10 Essential Trucks Every Mom of Little Boys Must Know

Toy trucks in a sandbox

My son’s love of trucks began around his first birthday. We lived in a neighborhood that was undergoing a lot of construction and, oh man, did he love to watch those trucks. Of course, never having been a little boy myself, I had no idea what any of these machines were called, or even what some of them did. But I could see it in his eyes, my son had to know.

Thus began my crash course in heavy machinery (identifying it, not operating it). I began by asking a friendly construction worker to identify the trucks at his site and moved on to books, YouTube videos, and Wikipedia searches.
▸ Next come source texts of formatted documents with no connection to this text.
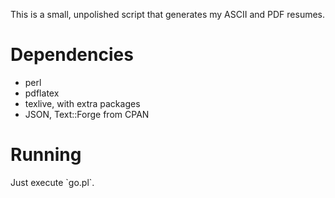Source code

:This is a small, unpolished script that generates my ASCII and PDF resumes.
* Dependencies
- perl
- pdflatex
- texlive, with extra packages
- JSON, Text::Forge from CPAN
* Running
Just execute `go.pl`.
I wouldn’t call myself a truck expert, exactly, but I know a heck of a lot more than I used to.

If your little one is just beginning to frantically point at strange, behemoth yellow trucks and look inquiringly into your clueless face, I hereby present, for your edification, 10 trucks every mom of boys must be able to identify.

1. Dump Truck

Okay, I’m assuming you know what a dump truck is. But, did you know that they come in lots of different shapes and sizes? Including one so large it can’t even drive on regular roads and has to be shipped, in pieces, to the construction site! On all dump trucks, the part that lifts up is called the bed, and most are operated by hydraulic pistons which push one end up so the gravel, or dirt, or whatever, slides off. If you want to know the names of all the different kinds of dump trucks, click here.

2. Excavator

This truck is super common but I had no idea what it was called when I first encountered it. It’s the one with the long arm that has a scooper thing at the end. Its job is to dig holes, or scoop things up into dumpsters. There are lots of other trucks that look like excavators but aren’t, particularly backhoes (see below). So, before you tell your kid that something is an excavator, make sure it doesn’t have any other attachments on it, just the arm and the scooper thing (which is called a shovel). Excavators usually have tracked wheels (you know, the kind that look like the wheels of a tank, instead of the wheels of a car) that help them travel over rough ground and make it so they don’t fall into holes.